High Prices are Driving More Motorists to Rent Tires
High prices are driving more motorists to rent tires
Chains such as Rent-a-Wheel and Rimco are seeing business boom. Many consumers pay double or triple the cost of buying and face aggressive repossession policies.
When the tires on their Dodge Caravan had worn so thin that the steel belts were showing through, Don and Florence Cherry couldn’t afford to buy a new set.
So they decided to rent instead.
The Rich Square, N.C., couple last September agreed to pay Rent-N-Roll $54.60 a month for 18 months in exchange for four basic Hankook tires. Over the life of the deal, that works out to $982, almost triple what the radials would have cost at Wal-Mart.
“I know you have to pay a lot more this way,” said Florence Cherry, a 57-year-old nurse who drives the 15-year-old van when her husband, a Vietnam veteran, isn’t using it to get to his job as a prison guard. “But we didn’t really have a choice.”

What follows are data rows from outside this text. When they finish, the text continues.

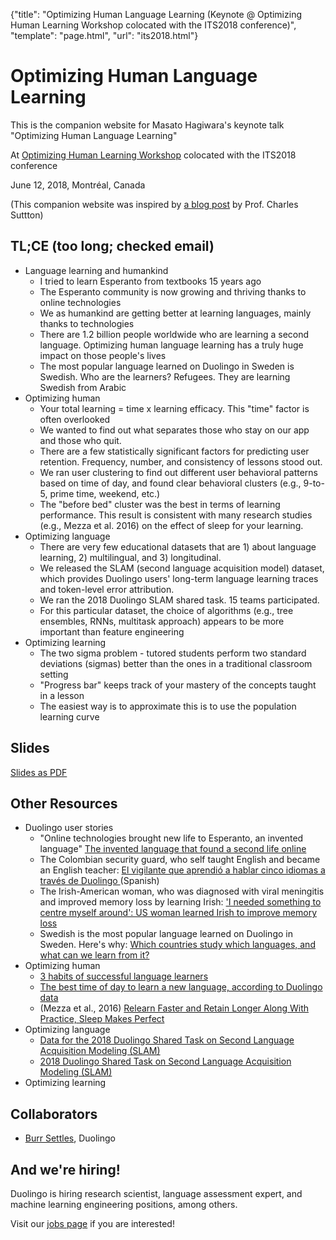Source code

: {"title": "Optimizing Human Language Learning (Keynote @ Optimizing Human Learning Workshop colocated with the ITS2018 conference)", "template": "page.html", "url": "its2018.html"}

# Optimizing Human Language Learning

This is the companion website for Masato Hagiwara's keynote talk "Optimizing Human Language Learning"  

At [Optimizing Human Learning Workshop](https://humanlearn.io/) colocated with the ITS2018 conference

June 12, 2018, Montréal, Canada

(This companion website was inspired by [a blog post](http://www.theexclusive.org/2016/12/on-creating-companion-web-site-for-talks.html) by Prof. Charles Suttton)

## TL;CE (too long; checked email)

- Language learning and humankind
	- I tried to learn Esperanto from textbooks 15 years ago
	- The Esperanto community is now growing and thriving thanks to online technologies
	- We as humankind are getting better at learning languages, mainly thanks to technologies
	- There are 1.2 billion people worldwide who are learning a second language. Optimizing human language learning has a truly huge impact on those people's lives
	- The most popular language learned on Duolingo in Sweden is Swedish. Who are the learners? Refugees. They are learning Swedish from Arabic
- Optimizing human
	- Your total learning = time x learning efficacy. This "time" factor is often overlooked 
	- We wanted to find out what separates those who stay on our app and those who quit.
	- There are a few statistically significant factors for predicting user retention. Frequency, number, and consistency of lessons stood out.
	- We ran user clustering to find out different user behavioral patterns based on time of day, and found clear behavioral clusters (e.g., 9-to-5, prime time, weekend, etc.) 
	- The "before bed" cluster was the best in terms of learning performance. This result is consistent with many research studies (e.g., Mezza et al. 2016) on the effect of sleep for your learning. 
- Optimizing language
	- There are very few educational datasets that are 1) about language learning, 2) multilingual, and 3) longitudinal.
	- We released the SLAM (second language acquisition model) dataset, which provides Duolingo users' long-term language learning traces and token-level error attribution.
	- We ran the 2018 Duolingo SLAM shared task. 15 teams participated.
	- For this particular dataset, the choice of algorithms (e.g., tree ensembles, RNNs, multitask approach) appears to be more important than feature engineering
- Optimizing learning 
	- The two sigma problem - tutored students perform two standard deviations (sigmas) better than the ones in a traditional classroom setting 
	- "Progress bar" keeps track of your mastery of the concepts taught in a lesson
	- The easiest way is to approximate this is to use the population learning curve  

## Slides

[Slides as PDF](/files/201806_OptimizingHumanLearning_Hagiwara.pdf)

## Other Resources

- Duolingo user stories
	- "Online technologies brought new life to Esperanto, an invented language" [The invented language that found a second life online](http://www.bbc.com/future/story/20180110-the-invented-language-that-found-a-second-life-online)
	- The Colombian security guard, who self taught English and became an English teacher: [El vigilante que aprendió a hablar cinco idiomas a través de Duolingo
](https://www.semana.com/educacion/articulo/el-vigilante-de-seguridad-que-aprendio-a-hablar-cinco-idiomas-a-traves-de-duolingo-y-aplicaciones/518081) (Spanish)   
	- The Irish-American woman, who was diagnosed with viral meningitis and improved memory loss by learning Irish:  ['I needed something to centre myself around': US woman learned Irish to improve memory loss](
http://www.thejournal.ie/us-woman-learning-irish-3349879-Apr2017/)
	- Swedish is the most popular language learned on Duolingo in Sweden. Here's why: [Which countries study which languages, and what can we learn from it?](http://making.duolingo.com/which-countries-study-which-languages-and-what-can-we-learn-from-it)
- Optimizing human
	- [3 habits of successful language learners](https://techcrunch.com/2017/03/05/3-habits-of-successful-language-learners/)
	- [The best time of day to learn a new language, according to Duolingo data](https://qz.com/1215361/the-best-time-of-day-to-learn-a-new-language-according-duolingo-data/)
	- (Mezza et al., 2016) [Relearn Faster and Retain Longer Along With Practice, Sleep Makes Perfect](http://journals.sagepub.com/doi/abs/10.1177/0956797616659930)
- Optimizing language
	- [Data for the 2018 Duolingo Shared Task on Second Language Acquisition Modeling (SLAM)](https://dataverse.harvard.edu/dataset.xhtml?persistentId=doi:10.7910/DVN/8SWHNO)
	- [2018 Duolingo Shared Task on Second Language Acquisition Modeling (SLAM)](http://sharedtask.duolingo.com/) 
- Optimizing learning


## Collaborators

- [Burr Settles](http://burrsettles.com/), Duolingo

## And we're hiring!

Duolingo is hiring research scientist, language assessment expert, and machine learning engineering positions, among others.

Visit our [jobs page](https://www.duolingo.com/jobs) if you are interested!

Socked by soaring tire prices and short on funds, growing numbers of Americans are renting the rubber to keep their cars rolling.
Rent-to-own tire shops are among the newest arrivals to a sprawling alternative financial sector focused on the nation’s economic underclass. Like payday lenders, pawn shops and Buy Here Pay Here used-car lots, tire rental businesses provide ready credit to consumers who can’t get a loan anywhere else. But that access doesn’t come cheap.
Customers pay huge premiums for their tires, sometimes four times above retail. Those who miss payments may find their car on cinder blocks, stripped of their tires by dealers who aggressively repossess. Tire rental contracts are so ironclad that even a bankruptcy filing can’t make them go away.